An interesting fact is: lanolin is actually a fatty oil substance taken from sheep’s wool. It is the oily substance that makes wool waterproof. Simply put, it is sheep fat.
Manufacturers produce lanolin by extracting the sebum from the sheep’s wool, followed by a process of cleaning and refining the fatty substance.
For me, it started with a stubborn skin blister that refuses to heal. This can happen when the wound is located in an area of the body that encounters daily friction or where sweat accumulates such as underarms, elbows, inner thighs and ankles. The doctor gave me a cream good enough to keep the blister from getting infected, but not effective enough for the skin to dry up and heal. This is how I found lanolin.
How Lanolin Works
When you apply lanolin onto the wound, it naturally penetrates deep and restores moisture content back into the skin layers. Its viscosity composition also provides a barrier between the skin and any external element ie. clothes, undergarments or socks. It locks moisture in and allows the skin to re-hydrate from within. This method of accelerated internal healing eliminates the formation of scabs and crusts. For breastfeeding moms, lanolin is also excellent because it does not clog pores.
If you have extremely dry skin, lanolin-based skin creams is effective because lanolin falls under the category of lipid-rich emollient class of moisturizers. For the same reason, lanolin also works great for people prone to dry and chapped lips. It rejuvenates dry skin tissue layers relieving skin tear and crack.

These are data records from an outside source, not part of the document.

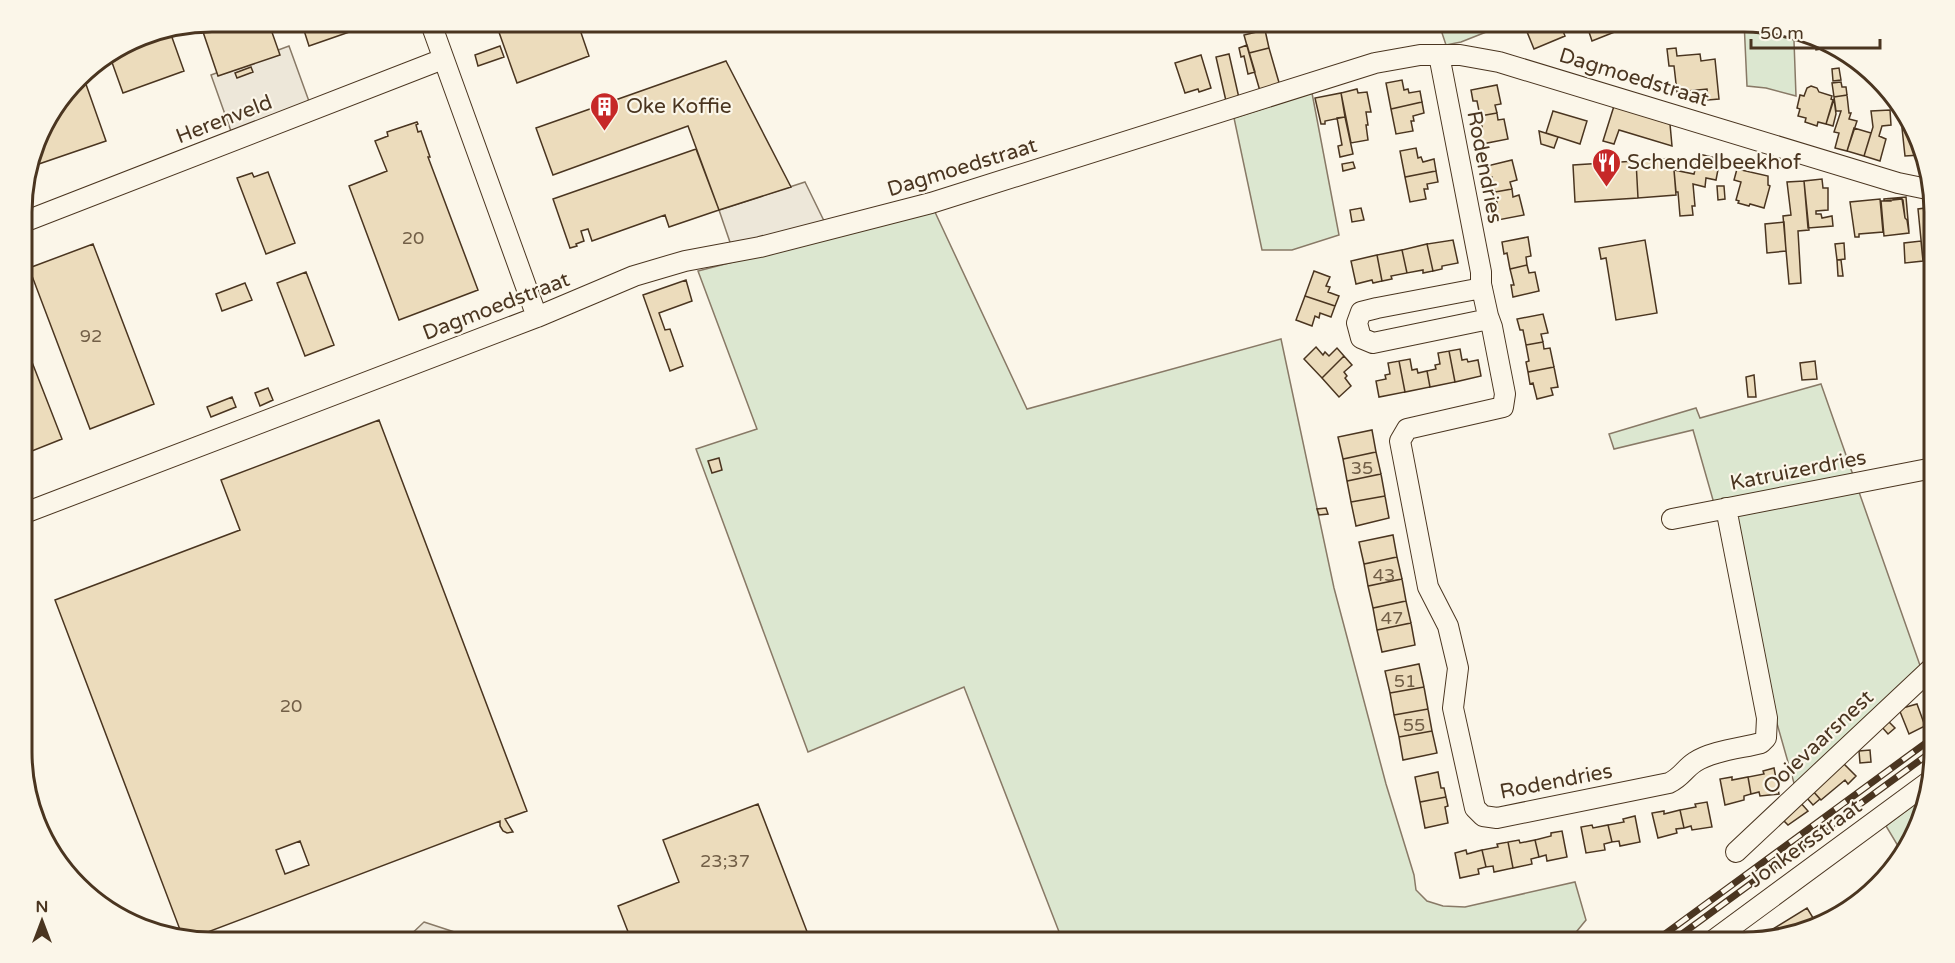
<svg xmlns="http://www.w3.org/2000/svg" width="1955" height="963" viewBox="0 0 1955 963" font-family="'Varela Round',sans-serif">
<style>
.green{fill:#dce7d0;stroke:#887966;stroke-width:1.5}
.parking{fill:#ede7d9;stroke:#887966;stroke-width:1.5}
.building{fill:#ecdcbc;stroke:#4a3520;stroke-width:1.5;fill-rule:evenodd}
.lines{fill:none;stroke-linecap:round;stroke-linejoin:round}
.minor-casing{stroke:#4a3520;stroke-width:22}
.minor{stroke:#fbf6e9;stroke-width:20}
.rail-casing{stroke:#4a3520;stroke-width:7}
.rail{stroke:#fbf6e9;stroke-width:4.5;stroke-dasharray:14;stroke-linecap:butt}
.labels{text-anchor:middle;stroke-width:4.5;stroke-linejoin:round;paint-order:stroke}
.number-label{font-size:18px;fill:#725f47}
.street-label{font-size:21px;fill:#4a3520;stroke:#fbf6e9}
.poi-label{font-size:21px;fill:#4a3520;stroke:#fbf6e9;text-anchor:start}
.rim{fill:none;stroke:#4a3520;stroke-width:3}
</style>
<rect width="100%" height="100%" fill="#fbf6e9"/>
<path class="green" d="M1438,21H1514L1461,42L1446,45Z
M1744,21L1812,37L1794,41L1796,96L1766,88L1747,86Z
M1312,93L1339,235L1292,250H1262L1234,118Z
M934,210L1027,409L1281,339L1334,588L1386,784L1414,875L1416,890L1427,901L1443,906L1465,907L1575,882L1586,920L1568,942H1063L964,687L808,752L696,449L757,429L698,271Z
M1821,384L1922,671L1796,790L1693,430L1614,449L1609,434L1696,408L1700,418Z
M1923,798L1915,835L1901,851L1886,826Z"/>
<path class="parking" d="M289,46L310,104L232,134L211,75Z
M805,182L826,225L732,248L719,210Z
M424,922L485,942H403Z"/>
<path class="building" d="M212,21H268L280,55L218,76L200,23Z
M301,21H381L309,46Z
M495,21H577L589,56L517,83Z
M1209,21H1227L1225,24L1224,23L1217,27L1210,26Z
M1526,21H1559L1565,36L1534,49L1523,22Z
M1617,21H1630L1632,25L1592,41L1589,32Z
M169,29L184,71L123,93L109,54L139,35Z
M1265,30L1269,48L1249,53L1244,35Z
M1814,37L1827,40L1828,48L1816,50Z
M1247,45L1255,72L1248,74L1244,56L1241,57L1239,48Z
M500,46L504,57L478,66L475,55Z
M1269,48L1280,86L1260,91L1249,53Z
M1676,48L1677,56L1700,54L1701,61L1715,59L1719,99L1708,100L1707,89L1677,92L1674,66H1669L1667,49Z
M1229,54L1239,98L1226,101L1216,57Z
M1201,55L1211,88L1199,92L1198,89L1185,93L1175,63Z
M726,61L791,187L719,210L688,126L553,175L536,128Z
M251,67L253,72L237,78L235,73Z
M1839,68L1841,80L1833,81L1832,69Z
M82,73L106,141L30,167L41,127Z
M1402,80L1404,90L1408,89L1409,93L1420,91L1422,102L1391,109L1386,83Z
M1841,82L1842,87H1846L1847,95L1834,97L1832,83Z
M1497,85L1501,104L1495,105L1497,113L1480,116L1477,101H1473L1471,90Z
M1811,86L1817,88L1819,92L1832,96L1831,99L1833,100L1826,124L1818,122L1817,126L1805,122L1806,118L1798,116L1800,109L1797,108L1800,95L1804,96L1807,88Z
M1357,89L1358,93L1367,92L1371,112H1366L1368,125H1366L1368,140L1351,143L1341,93Z
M1341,93L1345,117L1325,121V124H1321L1315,98Z
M1847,95L1849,113H1851L1849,119L1857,121L1847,151L1835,148L1839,133L1834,132L1841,111H1836L1834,97Z
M1834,99L1836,114L1833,126L1826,124Z
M1422,102L1424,113L1413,116L1414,121H1411L1413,131L1396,134L1391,109Z
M1614,106L1670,124L1672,146L1619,130L1614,144L1603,141Z
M1890,110L1891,125L1882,126L1879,136L1886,139L1880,161L1864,156L1873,127L1871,111Z
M1553,111L1587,121L1580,144L1546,133Z
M1497,113L1498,120L1504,119L1508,139L1482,144L1480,132H1483L1480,116Z
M1345,117L1353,154L1340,157L1338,146L1342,145L1337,118Z
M417,122L418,124L416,125L418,132L421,131L430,157H428L478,290L399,320L349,186L387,171L375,141L388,136L387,132Z
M1910,127L1920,155L1905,156L1902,128Z
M1854,128L1871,133L1864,156L1847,151Z
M1539,131L1558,137L1554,148L1541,144Z
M1416,148L1418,158L1421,157L1423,162L1434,159L1436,171L1405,177L1400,151Z
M696,149L719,210L669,227L665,215L592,241L588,229L581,231L584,241L576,244L577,246L570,248L553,199Z
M1699,154L1720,159L1716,180L1706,178L1705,187L1693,184L1695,206H1692L1693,215L1680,216L1678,192H1676L1674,170L1694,174Z
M1673,158L1676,195L1638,198L1636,161Z
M1512,160L1517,180L1510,182L1512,189L1495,192L1492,177H1489L1487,166Z
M1636,161L1638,198L1575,202L1573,165Z
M1353,162L1355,168L1343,171L1342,164Z
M1737,169L1768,176V185L1770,186L1764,208L1750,204L1749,206L1738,203L1739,201L1736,200L1741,182L1734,180Z
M1436,171L1438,182L1427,184L1428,189H1424L1426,199L1410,202L1405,177Z
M268,172L295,243L266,254L237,178L252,173L254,177Z
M1822,179L1823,188H1828V210L1816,211V214H1821L1822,218L1832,216L1833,226L1808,228L1804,181Z
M1804,181L1809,230L1798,231L1801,283L1789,284L1783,216L1791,215L1787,182Z
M1717,186H1724L1725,199L1718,200Z
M1512,189L1513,197L1519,195L1524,215L1498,220L1495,209L1498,208L1495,192Z
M1906,197L1909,232L1907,220L1905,218L1902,199L1884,201V199Z
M1880,199L1883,232L1859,234V237H1855L1850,202Z
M1894,199H1902L1903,200L1905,218L1907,220L1909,233L1884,236L1881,201H1891Z
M1932,207L1933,259L1923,260L1918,209Z
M1361,208L1364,220L1352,222L1350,210Z
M1784,222L1786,251L1767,253L1765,224Z
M1528,237L1531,256L1526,257L1527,265L1510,269L1507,253L1504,254L1502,242Z
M1453,240L1458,263L1442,266V269L1433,271L1427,244Z
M1645,240L1657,313L1616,320L1606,258L1601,259L1599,248Z
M1921,241L1923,261L1905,263L1904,243Z
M1844,243L1845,259L1837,260L1835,244Z
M93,244L154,404L90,429L29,268Z
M1427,244L1433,271L1423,273V270L1407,273L1402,250Z
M1402,250L1407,273L1391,276L1392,279L1382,281L1377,255Z
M1377,255L1382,281L1373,283L1372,280L1356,284L1351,261Z
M1837,260H1841L1843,276H1838Z
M1527,265L1529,273L1535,272L1539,291L1513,297L1511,285H1514L1510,269Z
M1314,271L1330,277L1326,286L1330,287L1328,292L1339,296L1335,306L1305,296Z
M306,272L334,345L305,356L277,283Z
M686,280L692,301L659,313L665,330L670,329L683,366L670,371L643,295Z
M245,283L252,300L222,311L216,294Z
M1305,296L1335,306L1331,317L1320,313L1319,318L1315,316L1312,326L1296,320Z
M1543,314L1548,333L1541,334L1543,342L1526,345L1523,330H1520L1517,319Z
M1543,342L1544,349L1550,348L1554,367L1528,372L1526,362L1529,361L1526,345Z
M1316,347L1323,355L1325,352L1329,356L1337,348L1344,356L1322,378L1304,359Z
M1460,349L1462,360L1467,359L1468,362L1478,360L1481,376L1455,382L1449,351Z
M1449,351L1455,382L1430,387L1427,371L1436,369L1435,365L1440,364L1438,353Z
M1344,356L1352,365L1344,372L1347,376L1345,378L1351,386L1339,397L1322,378Z
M30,357L62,439L22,455V360Z
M1410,359L1412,370L1417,369L1418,373L1427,371L1430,387L1405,392L1399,361Z
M1399,361L1405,392L1379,397L1376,381L1386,379L1385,375L1390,374L1388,363Z
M1815,361L1817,379L1802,380L1800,363Z
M1554,367L1558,387L1551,388L1553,395L1537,399L1533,383L1530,384L1528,372Z
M1754,375L1756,397H1748L1746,377Z
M268,388L273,400L260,406L255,393Z
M232,397L236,407L211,417L207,407Z
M379,420L527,811L505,819L513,832L507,833L503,831L500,826V821L192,938L182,935L55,600L240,530L221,480ZM300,841L309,865L285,874L276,850Z
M1372,430L1376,452L1343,459L1338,437Z
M1376,452L1381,474L1347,481L1343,459Z
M719,458L722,470L712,473L708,461Z
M1381,474L1385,496L1351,502L1347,481Z
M1385,496L1389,518L1356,526L1351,502Z
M1326,508L1328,514L1319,515L1317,509Z
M1393,535L1397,557L1364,564L1359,542Z
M1397,557L1402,579L1368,586L1364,564Z
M1402,579L1406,601L1373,608L1368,586Z
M1406,601L1411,623L1377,630L1373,608Z
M1411,623L1415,645L1382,652L1377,630Z
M1419,664L1424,687L1390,693L1385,671Z
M1424,687L1428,709L1394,715L1390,693Z
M1917,704L1925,726L1909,734L1899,709Z
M1428,709L1432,731L1399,737L1394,715Z
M1887,720L1895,728L1888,734L1881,726Z
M1432,731L1437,753L1403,760L1399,737Z
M1870,750L1871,762L1860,763L1859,751Z
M1842,762L1856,776L1848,784L1845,780L1821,800L1812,790Z
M1774,768L1779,794L1760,796L1759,792L1751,794L1748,777L1764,774L1763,771Z
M1438,772L1441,788H1444L1446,797L1420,802L1415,777Z
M1732,777V780L1748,777L1751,794L1744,796V800L1725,805L1720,779Z
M1812,790L1820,799L1813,805L1806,797Z
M1446,797L1448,806L1445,807L1448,823L1425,828L1420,802Z
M1799,801L1808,811L1788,825L1781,818Z
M1707,802L1712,827L1692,830L1691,826L1684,828L1680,810L1696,807L1695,804Z
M758,804L811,942H632L618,906L679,882L663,840Z
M1680,810L1684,828L1676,829L1677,833L1658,838L1652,813L1664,811V814Z
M1635,816L1640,842L1620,846L1619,841L1612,842L1608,825L1624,822L1623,819Z
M1592,825L1593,828L1608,825L1612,842L1604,844L1605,850L1586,853L1581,827Z
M1562,831L1567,857L1547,861L1546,855L1539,857L1535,840L1551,836V833Z
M1519,840L1520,843L1535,840L1539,857L1531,859L1532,864L1513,868L1508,842Z
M1508,842L1513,868L1494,872L1493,866L1486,867L1482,850L1498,847L1497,844Z
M1466,850L1467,854L1482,850L1486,867L1478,869L1479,874L1460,878L1455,853Z
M1807,908L1815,921L1756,942L1755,940Z"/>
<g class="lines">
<defs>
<path id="minor" d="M430,21L537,317
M1439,55L1481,272V284L1488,316L1492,327L1505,394L1503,407L1407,429L1400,441L1428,587L1448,626L1458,668L1453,708L1475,808L1483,816L1497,818L1669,783C1682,777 1684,769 1695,762C1711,751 1742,748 1761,743L1766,738L1767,718L1726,508
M21,223L443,59
M1482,288L1377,308L1361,312L1357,323L1361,338L1373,343L1489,319
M22,514L537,317L634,276L685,261L760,247L931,203L1375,63L1420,55H1460L1499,62L1898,183L1932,190
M1672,519L1933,468
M1736,852L1934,666
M1711,942L1927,783"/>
</defs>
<use href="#minor" class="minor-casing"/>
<use href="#minor" class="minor"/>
<defs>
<path id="rail" d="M1654,942L1934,737
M1671,942L1934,750"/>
</defs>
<use href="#rail" class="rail-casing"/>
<use href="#rail" class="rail"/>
</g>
<defs>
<symbol id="building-pin" viewBox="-11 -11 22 30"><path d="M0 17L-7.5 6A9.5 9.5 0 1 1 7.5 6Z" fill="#c62828" stroke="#fbf6e9"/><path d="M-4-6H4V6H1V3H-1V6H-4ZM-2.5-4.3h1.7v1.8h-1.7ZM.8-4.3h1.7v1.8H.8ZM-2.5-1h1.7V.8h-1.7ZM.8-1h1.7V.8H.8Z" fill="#fff"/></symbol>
<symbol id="restaurant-pin" viewBox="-11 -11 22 30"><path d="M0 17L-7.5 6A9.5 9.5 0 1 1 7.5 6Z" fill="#c62828" stroke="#fbf6e9"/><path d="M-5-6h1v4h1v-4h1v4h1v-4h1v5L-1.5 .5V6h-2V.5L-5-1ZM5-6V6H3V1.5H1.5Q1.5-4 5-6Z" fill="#fff"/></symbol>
</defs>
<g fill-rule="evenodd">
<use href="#building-pin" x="588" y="90" width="33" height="45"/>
<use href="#restaurant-pin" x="1590" y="146" width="33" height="45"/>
</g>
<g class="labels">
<g class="number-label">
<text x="413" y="244">20</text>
<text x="91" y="342">92</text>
<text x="1362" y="474">35</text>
<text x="1384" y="581">43</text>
<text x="1392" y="624">47</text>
<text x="1405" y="687">51</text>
<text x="291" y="712">20</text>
<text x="1414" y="731">55</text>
<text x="725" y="867">23;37</text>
</g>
<g class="street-label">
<text transform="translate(1634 77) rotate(17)" y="7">Dagmoedstraat</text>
<text transform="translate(224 119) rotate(-21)" y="7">Herenveld</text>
<text transform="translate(962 167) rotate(-17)" y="7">Dagmoedstraat</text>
<text transform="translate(1485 167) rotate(79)" y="7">Rodendries</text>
<text transform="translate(496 306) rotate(-21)" y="7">Dagmoedstraat</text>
<text transform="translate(1798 470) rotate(-11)" y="7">Katruizerdries</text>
<text transform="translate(1818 742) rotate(-43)" y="7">Ooievaarsnest</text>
<text transform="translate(1556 781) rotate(-11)" y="7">Rodendries</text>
<text transform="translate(1805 843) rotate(-36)" y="7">Jonkersstraat</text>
</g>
<g class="poi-label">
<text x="626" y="113">Oke Koffie</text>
<text x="1627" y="169">Schendelbeekhof</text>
</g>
</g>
<path d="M0 0H1955V963H0ZM212 32H1744A180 180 0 0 1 1924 212V752A180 180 0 0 1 1744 932H212A180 180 0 0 1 32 752V212A180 180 0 0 1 212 32Z" fill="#fbf6e9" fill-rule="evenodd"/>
<path class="rim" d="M212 32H1744A180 180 0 0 1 1924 212V752A180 180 0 0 1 1744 932H212A180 180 0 0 1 32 752V212A180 180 0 0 1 212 32Z"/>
<g transform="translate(42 921)" stroke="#fbf6e9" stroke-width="4.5" paint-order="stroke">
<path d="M0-4.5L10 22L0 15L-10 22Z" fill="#4a3520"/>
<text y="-9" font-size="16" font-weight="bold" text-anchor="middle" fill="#4a3520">N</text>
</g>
<path d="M1751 39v9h129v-9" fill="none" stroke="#4a3520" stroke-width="3"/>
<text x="1760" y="39" font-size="18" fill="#4a3520" stroke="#fbf6e9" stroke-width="4.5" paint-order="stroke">50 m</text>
</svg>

Lanolin-based skin products are cheap and readily available. But not all are pure and 100%. Caution: You need to read the label. The best kind of lanolin is 100% pure, preservative-free and hypoallergenic. To up-the-notch, choose a brand of lanolin that is purified and refined to minimize environmental impurities and allergic components like Lansinoh from Australia.
While lanolin is a generally safe topical product, there have been a few concerns regarding this substance. As a live stock by-produce, lanolin may contain traces of pesticides. It is a known fact that sheep owners routinely dip their sheep into insecticides because these grazing herbivores are extremely susceptible to pests. While the toxicity level from insecticide is not high enough to be dangerous to human health, it can accumulate in fat tissue and in the milk of breastfeeding women. People who are allergic to wool may also be allergic to lanolin.
Granted, I did pay five times more for a 100% pure lanolin tube but the results were immediate. My two-week old skin blister started to naturally dry up after the first 2 to 3 applications. Within three days, my blister was history.
Buyer’s Tip: Though lanolin can be used for most dry skin ailments, you probably won’t find it at the “body moisturizer” section. Rather, it is widely marketed as a breast-feeding aid for moms with dry and sore nipples. So, head for the “nursing mother care” aisle and you will have more luck.